Here is a function I wrote, back in the day. The best answer is using the inspect module, as using __dict__ gives us ALL functions (ours + inherited) and (ALL?) data members AND properties. Where inspect gives us enough information to weed out what we don't want.
def _inspect(a, skipFunctionsAlways=True, skipMagic = True):
"""inspects object attributes, removing all the standard methods from 'object',
and (optionally) __magic__ cruft.
By default this routine skips __magic__ functions, but if you want these on
pass False in as the skipMagic parameter.
By default this routine skips functions, but if you want to see all the functions,
pass in False to the skipFunctionsAlways function. This works together with the
skipMagic parameter: if the latter is True, you won't see __magic__ methods.

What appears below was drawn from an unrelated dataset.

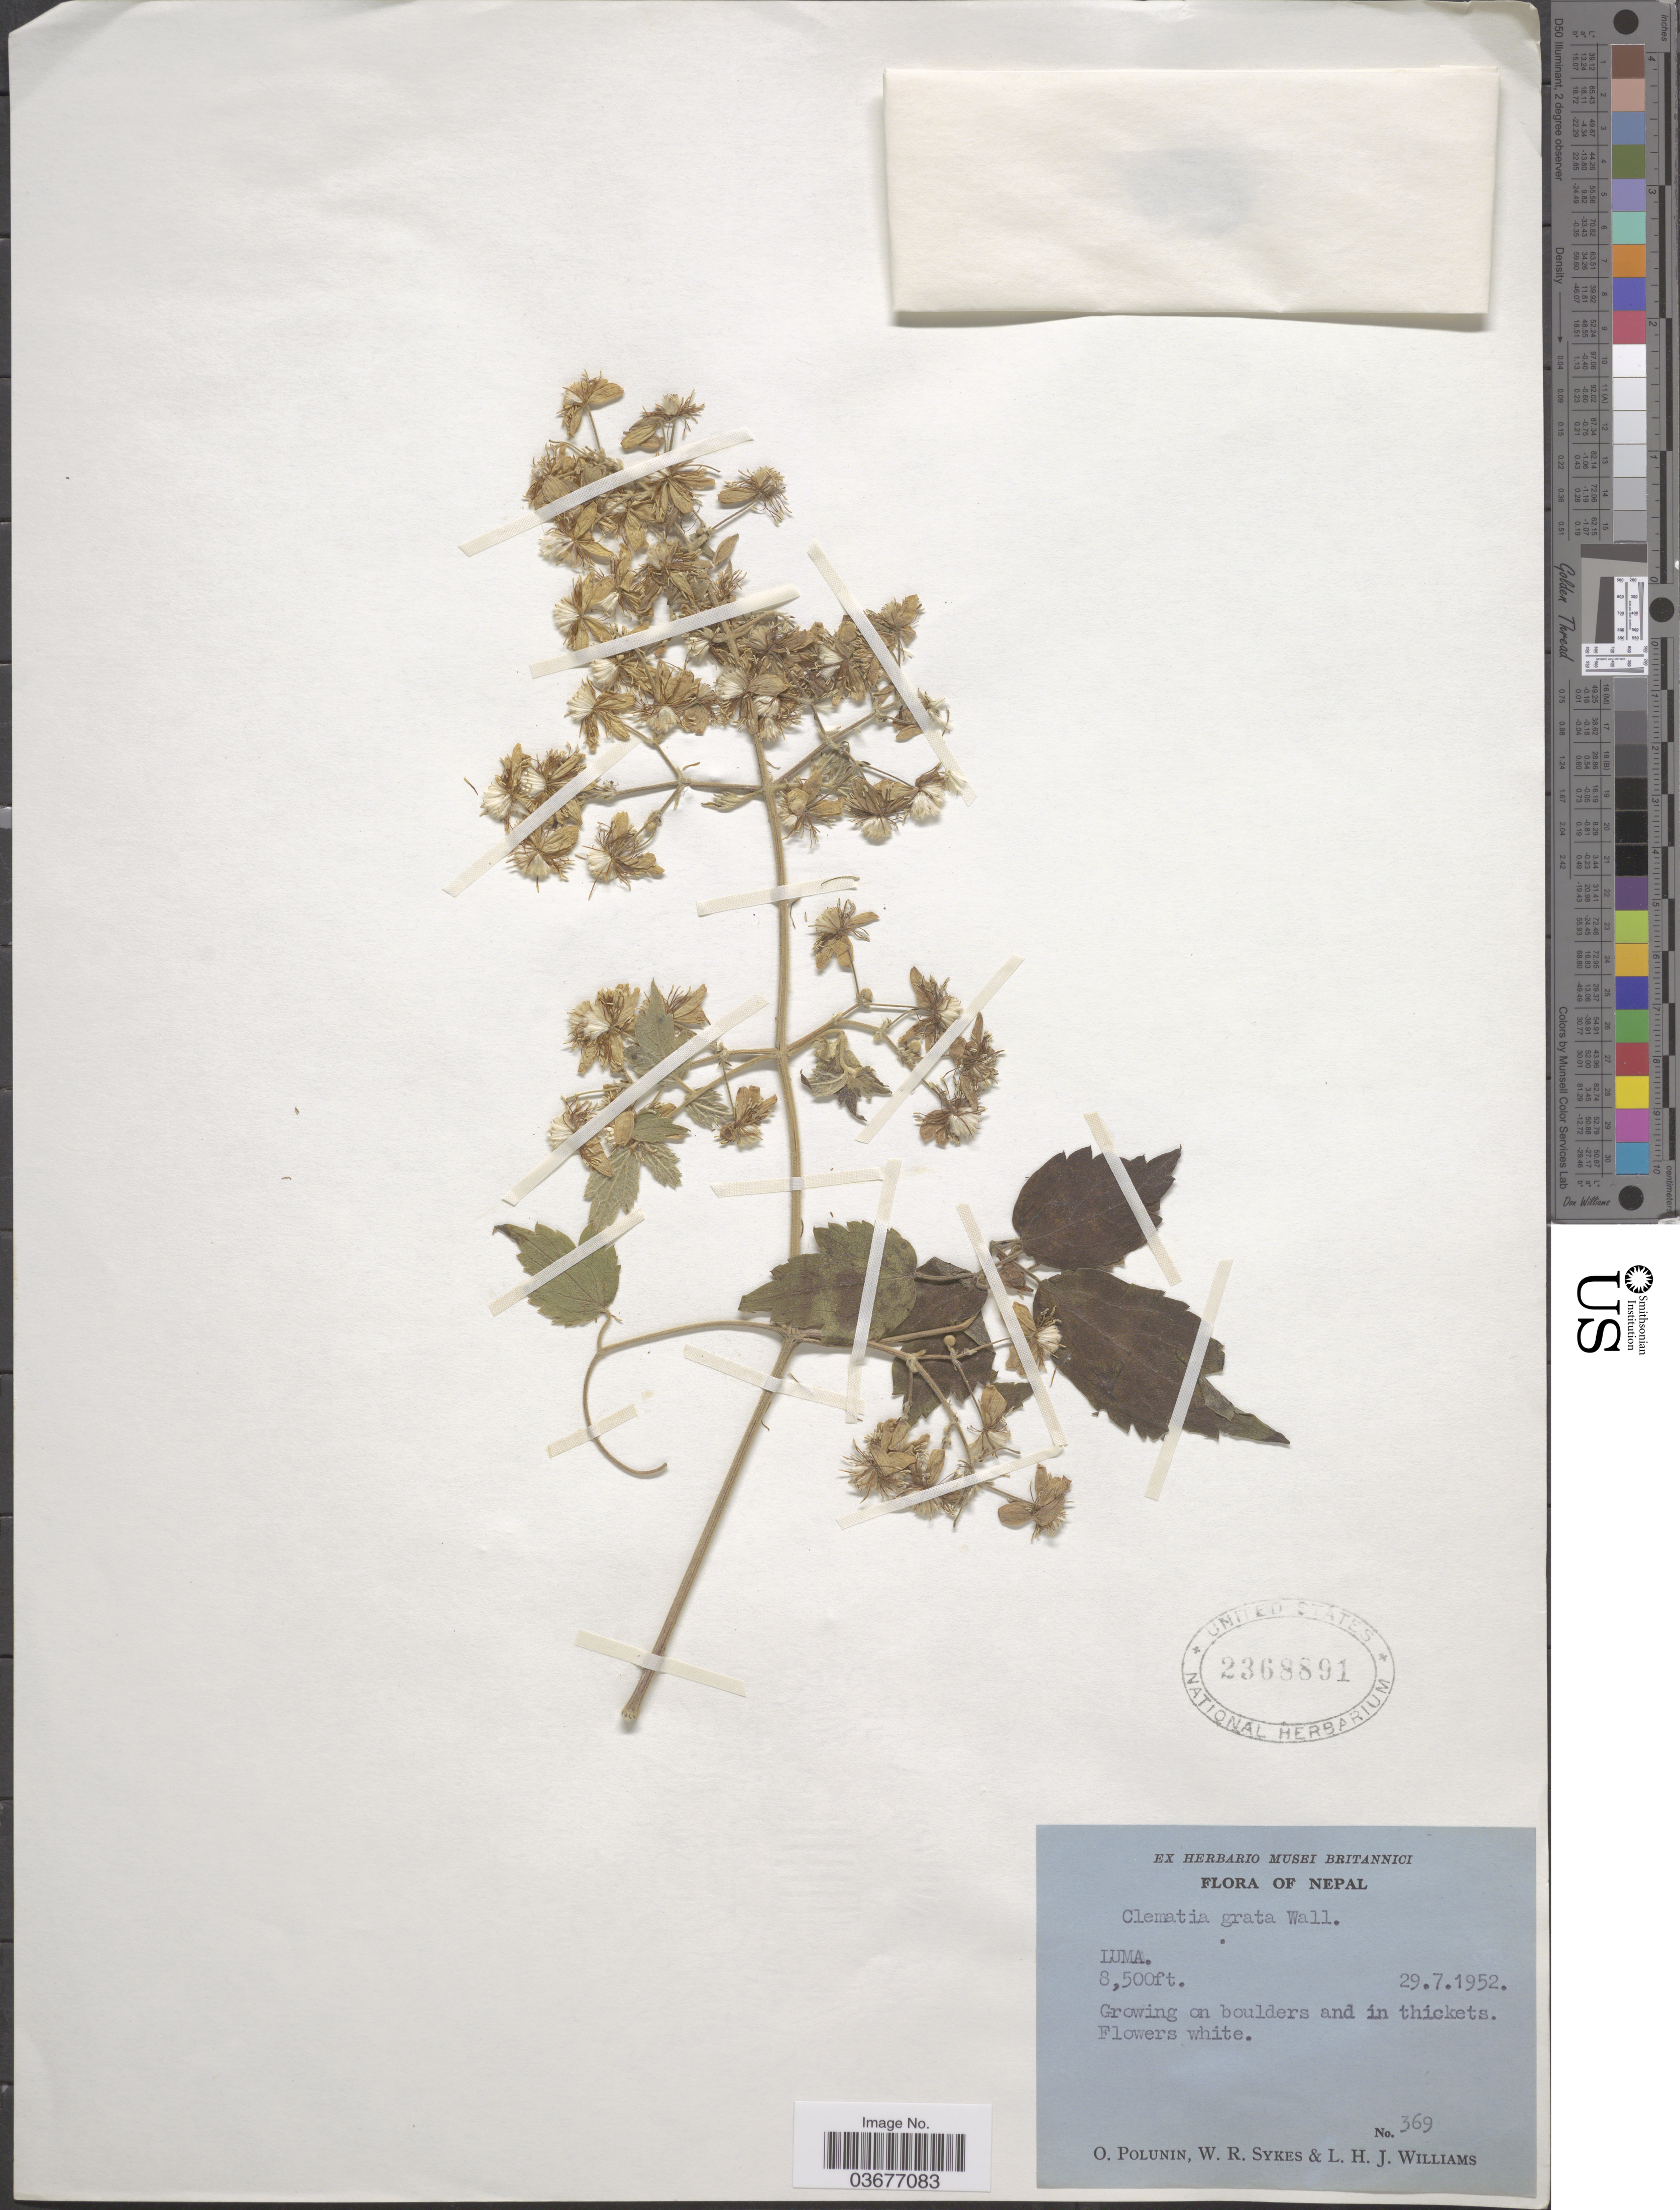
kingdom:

If skipFunctionsAlways = False and skipMagic = False, you'll see all the __magic__
methods declared for the object - including __magic__ functions declared by Object
NOT meant to be a comprehensive list of every object attribute - instead, a
list of every object attribute WE (not Python) defined. For a complete list
of everything call inspect.getmembers directly"""
objType = type(object)
def weWantIt(obj):
#return type(a) != objType
output= True
if (skipFunctionsAlways):
output = not ( inspect.isbuiltin(obj) ) #not a built in
asStr = ""
if isinstance(obj, types.MethodType):
if skipFunctionsAlways: #never mind, we don't want it, get out.
return False
else:
asStr = obj.__name__
#get just the name of the function, we don't want the whole name, because we don't want to take something like:
#bound method LotsOfThings.bob of <__main__.LotsOfThings object at 0x103dc70>
#to be a special method because it's module name is special
#WD-rpw 02-23-2008
#TODO: it would be great to be able to separate out superclass methods
#maybe by getting the class out of the method then seeing if that attribute is in that class?
else:
asStr = str(obj)
if (skipMagic):
output = (asStr.find("__") == -1 ) #not a __something__
return (output)
for value in inspect.getmembers( a, weWantIt ):
yield value
{k: getattr(ClassB, k) for k in dir(ClassB)}
Proper values (instead of <property object...>) will be presented when using ClassB instance.
And of course You can filter this by adding things like if not k.startswith('__') in the end.